TASK INSTRUCTIONS: All lines in the records that carry the string "languages" are to be shown.

Items listed in a dataset

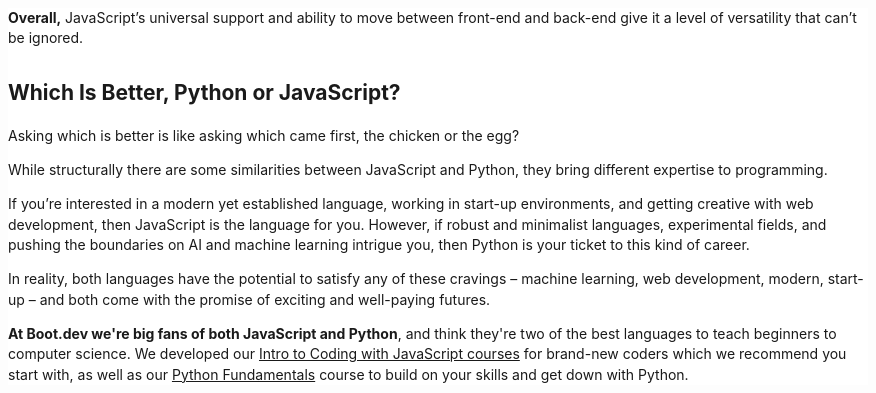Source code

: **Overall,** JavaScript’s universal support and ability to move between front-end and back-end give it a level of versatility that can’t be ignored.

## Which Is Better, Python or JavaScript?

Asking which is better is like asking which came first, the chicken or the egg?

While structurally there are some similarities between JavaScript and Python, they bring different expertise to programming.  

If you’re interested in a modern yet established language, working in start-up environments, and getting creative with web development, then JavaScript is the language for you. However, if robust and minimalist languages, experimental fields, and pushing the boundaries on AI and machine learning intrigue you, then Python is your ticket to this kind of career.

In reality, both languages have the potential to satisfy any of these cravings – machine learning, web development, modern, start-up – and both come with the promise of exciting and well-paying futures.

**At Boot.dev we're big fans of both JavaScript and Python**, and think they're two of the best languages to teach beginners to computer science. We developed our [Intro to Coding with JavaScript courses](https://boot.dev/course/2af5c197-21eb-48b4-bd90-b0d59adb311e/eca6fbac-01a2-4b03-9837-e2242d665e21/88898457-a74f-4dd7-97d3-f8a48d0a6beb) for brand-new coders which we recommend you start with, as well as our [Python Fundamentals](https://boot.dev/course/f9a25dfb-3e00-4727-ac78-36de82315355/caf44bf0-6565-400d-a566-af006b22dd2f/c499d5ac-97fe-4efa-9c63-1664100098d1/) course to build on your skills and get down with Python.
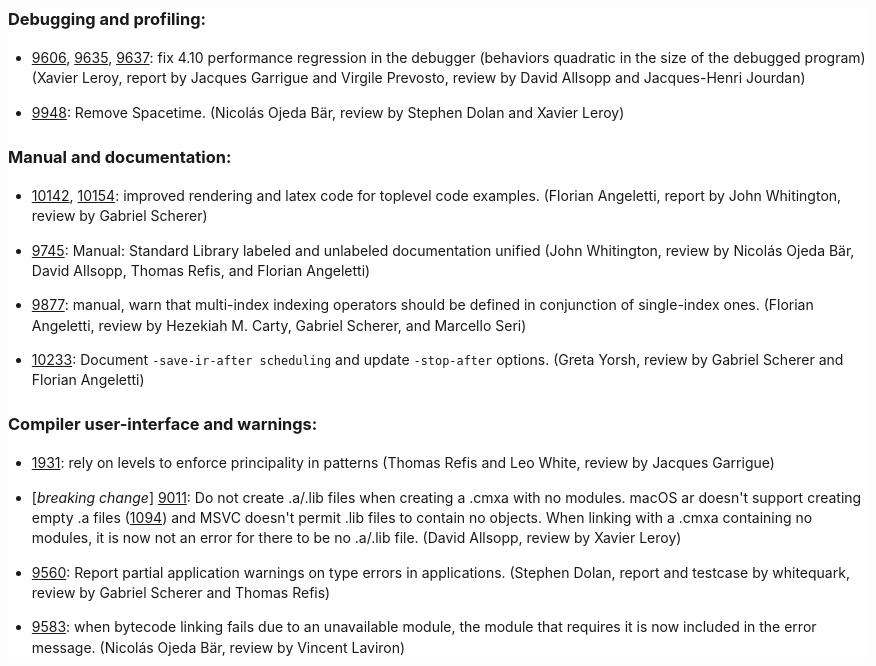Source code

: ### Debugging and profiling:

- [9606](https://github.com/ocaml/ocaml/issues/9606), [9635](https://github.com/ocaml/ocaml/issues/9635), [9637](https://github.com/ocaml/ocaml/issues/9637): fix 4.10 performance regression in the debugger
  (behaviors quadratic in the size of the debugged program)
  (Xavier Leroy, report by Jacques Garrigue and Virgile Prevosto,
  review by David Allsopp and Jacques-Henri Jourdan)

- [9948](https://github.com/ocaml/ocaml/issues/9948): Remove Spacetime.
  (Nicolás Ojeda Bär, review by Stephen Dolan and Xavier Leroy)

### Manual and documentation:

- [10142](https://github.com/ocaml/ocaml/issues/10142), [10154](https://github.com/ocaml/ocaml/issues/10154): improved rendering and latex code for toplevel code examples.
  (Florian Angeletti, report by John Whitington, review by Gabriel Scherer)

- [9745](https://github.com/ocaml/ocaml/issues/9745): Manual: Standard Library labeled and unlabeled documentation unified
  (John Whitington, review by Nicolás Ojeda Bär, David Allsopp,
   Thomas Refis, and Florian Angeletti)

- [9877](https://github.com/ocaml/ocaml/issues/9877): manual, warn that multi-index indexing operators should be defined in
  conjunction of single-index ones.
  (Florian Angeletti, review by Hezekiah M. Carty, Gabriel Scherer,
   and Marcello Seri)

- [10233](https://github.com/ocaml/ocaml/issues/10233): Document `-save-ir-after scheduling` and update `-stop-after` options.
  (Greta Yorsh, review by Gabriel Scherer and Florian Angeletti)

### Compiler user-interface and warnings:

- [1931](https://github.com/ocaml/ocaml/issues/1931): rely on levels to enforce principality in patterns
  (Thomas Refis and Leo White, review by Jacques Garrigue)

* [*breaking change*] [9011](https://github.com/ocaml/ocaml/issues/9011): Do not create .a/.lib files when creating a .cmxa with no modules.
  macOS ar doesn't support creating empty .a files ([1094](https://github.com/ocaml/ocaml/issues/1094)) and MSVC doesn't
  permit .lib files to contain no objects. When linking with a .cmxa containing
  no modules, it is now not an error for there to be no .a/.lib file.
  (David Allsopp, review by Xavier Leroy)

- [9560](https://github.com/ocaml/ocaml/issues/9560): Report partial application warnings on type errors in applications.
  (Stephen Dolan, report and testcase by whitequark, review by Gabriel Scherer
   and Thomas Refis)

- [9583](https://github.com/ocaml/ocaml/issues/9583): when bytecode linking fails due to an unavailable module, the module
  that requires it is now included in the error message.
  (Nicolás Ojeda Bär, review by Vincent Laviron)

--

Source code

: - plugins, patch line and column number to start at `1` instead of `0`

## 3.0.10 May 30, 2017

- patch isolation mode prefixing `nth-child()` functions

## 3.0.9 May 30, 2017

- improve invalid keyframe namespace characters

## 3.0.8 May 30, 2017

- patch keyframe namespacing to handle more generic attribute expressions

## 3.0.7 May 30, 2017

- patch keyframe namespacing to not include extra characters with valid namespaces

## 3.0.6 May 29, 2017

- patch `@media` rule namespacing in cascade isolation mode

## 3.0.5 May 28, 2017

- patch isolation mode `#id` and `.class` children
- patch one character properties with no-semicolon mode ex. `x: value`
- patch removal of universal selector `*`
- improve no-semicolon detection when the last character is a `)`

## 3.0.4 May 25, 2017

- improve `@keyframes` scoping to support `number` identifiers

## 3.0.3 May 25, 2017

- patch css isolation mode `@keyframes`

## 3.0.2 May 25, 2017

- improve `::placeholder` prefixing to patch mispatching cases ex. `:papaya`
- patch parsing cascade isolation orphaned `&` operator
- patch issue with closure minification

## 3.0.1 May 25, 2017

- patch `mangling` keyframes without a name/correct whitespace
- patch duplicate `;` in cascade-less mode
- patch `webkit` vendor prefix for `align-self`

THE COMPLETED TASK:
If you’re interested in a modern yet established language, working in start-up environments, and getting creative with web development, then JavaScript is the language for you. However, if robust and minimalist languages, experimental fields, and pushing the boundaries on AI and machine learning intrigue you, then Python is your ticket to this kind of career.
In reality, both languages have the potential to satisfy any of these cravings – machine learning, web development, modern, start-up – and both come with the promise of exciting and well-paying futures.
**At Boot.dev we're big fans of both JavaScript and Python**, and think they're two of the best languages to teach beginners to computer science. We developed our [Intro to Coding with JavaScript courses](https://boot.dev/course/2af5c197-21eb-48b4-bd90-b0d59adb311e/eca6fbac-01a2-4b03-9837-e2242d665e21/88898457-a74f-4dd7-97d3-f8a48d0a6beb) for brand-new coders which we recommend you start with, as well as our [Python Fundamentals](https://boot.dev/course/f9a25dfb-3e00-4727-ac78-36de82315355/caf44bf0-6565-400d-a566-af006b22dd2f/c499d5ac-97fe-4efa-9c63-1664100098d1/) course to build on your skills and get down with Python.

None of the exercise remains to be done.